Sure. I think we could add a lot more detail (and subtract a few mistaken neurological notions from his system), but his basic idea still makes sense today:

  1. The world outside the nervous system.
  2. The nervous stimulation event. EG, light hitting the retina. This includes "immediate physical-chemical-electro-coloidal" impact of the stimulation, but I'm not sure where he'd draw the boundary.
  3. Broader but still preverbal reactions. Thinking, feeling, etc. This is (at least in part) what Focusing is trying to access.
  4. Linguistic, symbolic processing. "I see a chair", "I feel hurt", etc.

He refers to 1-3 together as "the silent level" and places emphasis on trying to properly distinguish, and access, the silent level.

I'm not sure whether 4 included the internal monologue, or only actual speech. If not, it seems like Korzybski must not have thought in words. (Note how "thinking" is placed as part of the silent level, in #3.)
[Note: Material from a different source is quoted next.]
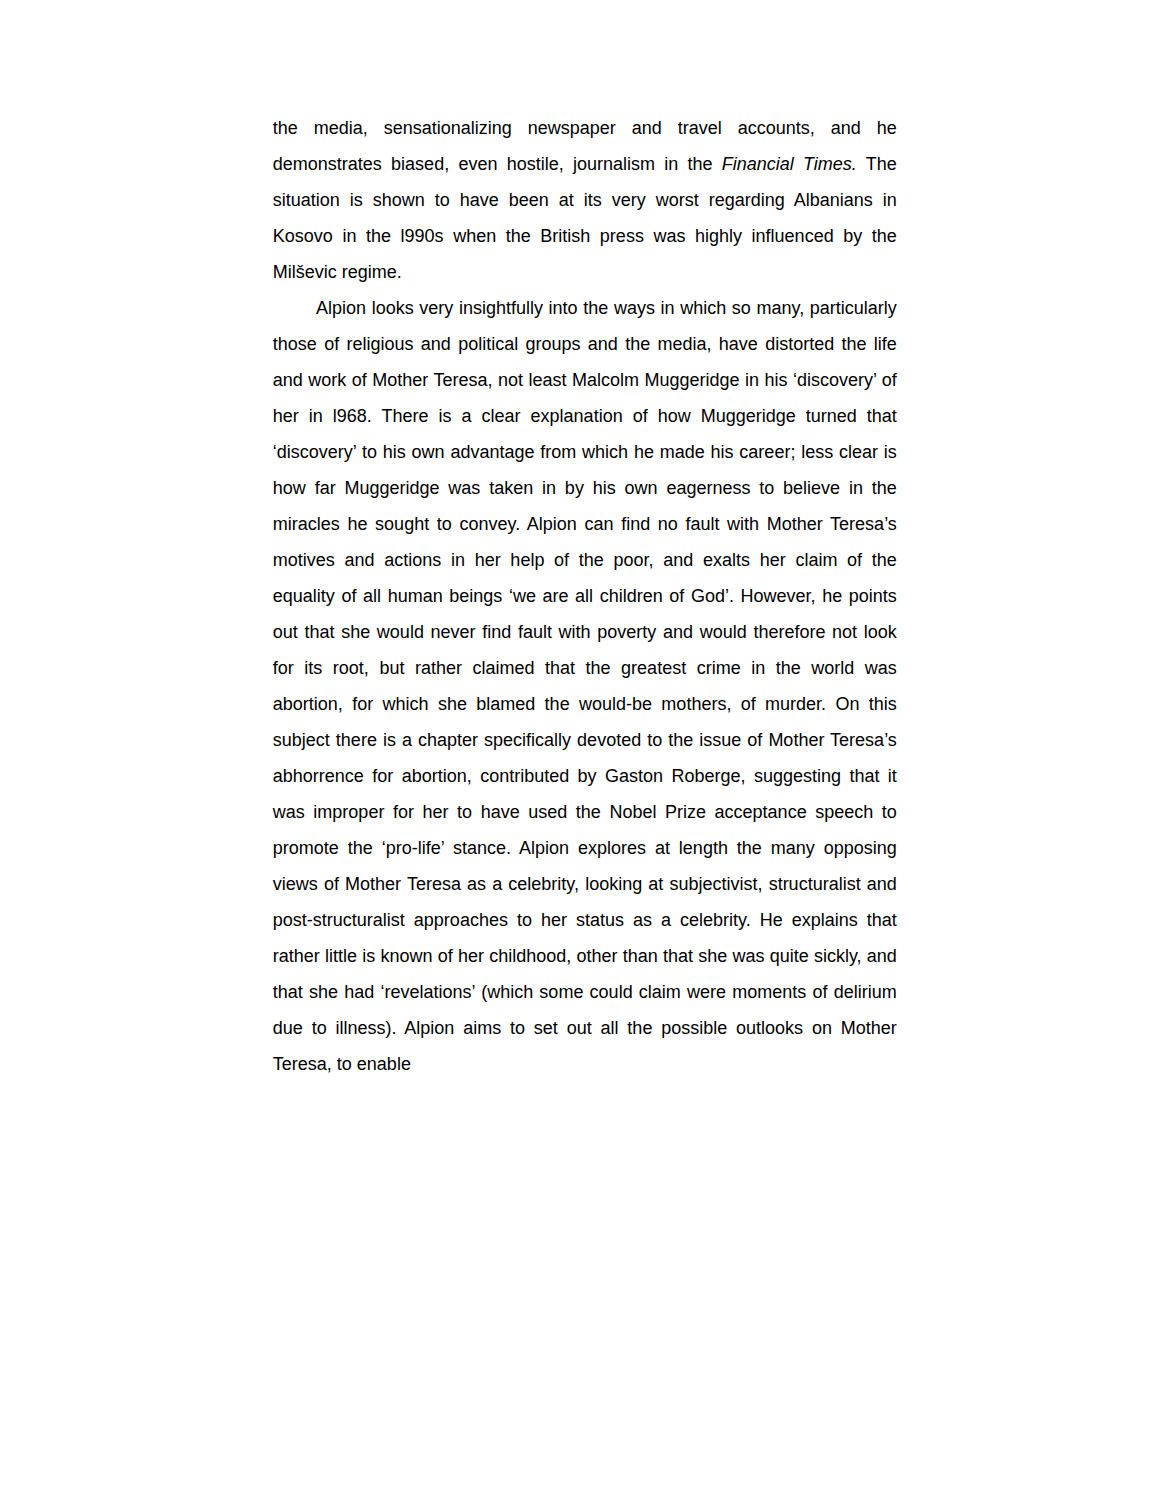the media, sensationalizing newspaper and travel accounts, and he demonstrates biased, even hostile, journalism in the Financial Times. The situation is shown to have been at its very worst regarding Albanians in Kosovo in the l990s when the British press was highly influenced by the Milševic regime.
Alpion looks very insightfully into the ways in which so many, particularly those of religious and political groups and the media, have distorted the life and work of Mother Teresa, not least Malcolm Muggeridge in his ‘discovery’ of her in l968. There is a clear explanation of how Muggeridge turned that ‘discovery’ to his own advantage from which he made his career; less clear is how far Muggeridge was taken in by his own eagerness to believe in the miracles he sought to convey. Alpion can find no fault with Mother Teresa’s motives and actions in her help of the poor, and exalts her claim of the equality of all human beings ‘we are all children of God’. However, he points out that she would never find fault with poverty and would therefore not look for its root, but rather claimed that the greatest crime in the world was abortion, for which she blamed the would-be mothers, of murder. On this subject there is a chapter specifically devoted to the issue of Mother Teresa’s abhorrence for abortion, contributed by Gaston Roberge, suggesting that it was improper for her to have used the Nobel Prize acceptance speech to promote the ‘pro-life’ stance. Alpion explores at length the many opposing views of Mother Teresa as a celebrity, looking at subjectivist, structuralist and post-structuralist approaches to her status as a celebrity. He explains that rather little is known of her childhood, other than that she was quite sickly, and that she had ‘revelations’ (which some could claim were moments of delirium due to illness). Alpion aims to set out all the possible outlooks on Mother Teresa, to enable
The internal narrator is only one form of thought.

One meditation technique is to quickly label each passing thought (it's called "noting" I believe). At some point you can begin to label the narrator process itself and see it separate from your other thinking processes ("voice" I call it, though it becomes wordless at that point).

[Edit: nevermind the Focusing link actually mentions the labeling. Though I recall Focusing was more about depth of analysis, not fast, high frequency labeling]

I haven't read Korzybski, but in general all of this sounds correct to me.

Much mas made of this in Eliezer's Sequences. 

"was" or "more". (I know the red underlining in the editor won't show up in the final version, so it's "mas" that is a typo (in English).